Serie Juegos

Algunos de nuestros elementos de esparcimiento fueron el legado de nuestros padres, pero para los jóvenes de hoy solo son piezas obsoletas de formas geométricas tan simples que no pueden creer que hallan sido el pasatiempo en nuestros ratos de ocio.

Esos juegos cotidianos evocan toda una serie de recuerdos placidos de una etapa de nuestras vidas en un contexto de tiempo diferente, donde los medios no nos alienaban con la moda, lo in, lo out; nuestra creatividad afloraba para hacer las mil y una piruetas para tratar de meter siempre el mismo palito en el huequito.

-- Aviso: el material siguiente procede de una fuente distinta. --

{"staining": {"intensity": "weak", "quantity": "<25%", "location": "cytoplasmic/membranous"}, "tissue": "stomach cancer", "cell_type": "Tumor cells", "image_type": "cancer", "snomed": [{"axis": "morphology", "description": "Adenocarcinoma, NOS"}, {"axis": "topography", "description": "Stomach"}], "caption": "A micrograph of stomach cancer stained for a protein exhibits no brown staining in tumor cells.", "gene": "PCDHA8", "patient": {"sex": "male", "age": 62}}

Negociábamos con nuestras madres por media hora más de juego. Hoy suplicamos para que nuestros hijos solo se desconecten por media hora y quieran ir a jugar un rato fuera de casa.

Ya no se pelean, no se caen, no se raspan o se tocan, escasamente interactúan con su oponente o su amigo a través de la consola.  Las ciberrelaciones desplazaron la camaradería de nuestros vecinos de barrio, la amistad de nuestras madres, no sabemos quien vive en frente, sin embargo nuestros hijos juegan con alguien al otro lado del mundo.

De la nostalgia por la infancia resurge la esperanza que las imágenes de nuestros juegos se perpetúen, como las leyendas de nuestros viejos.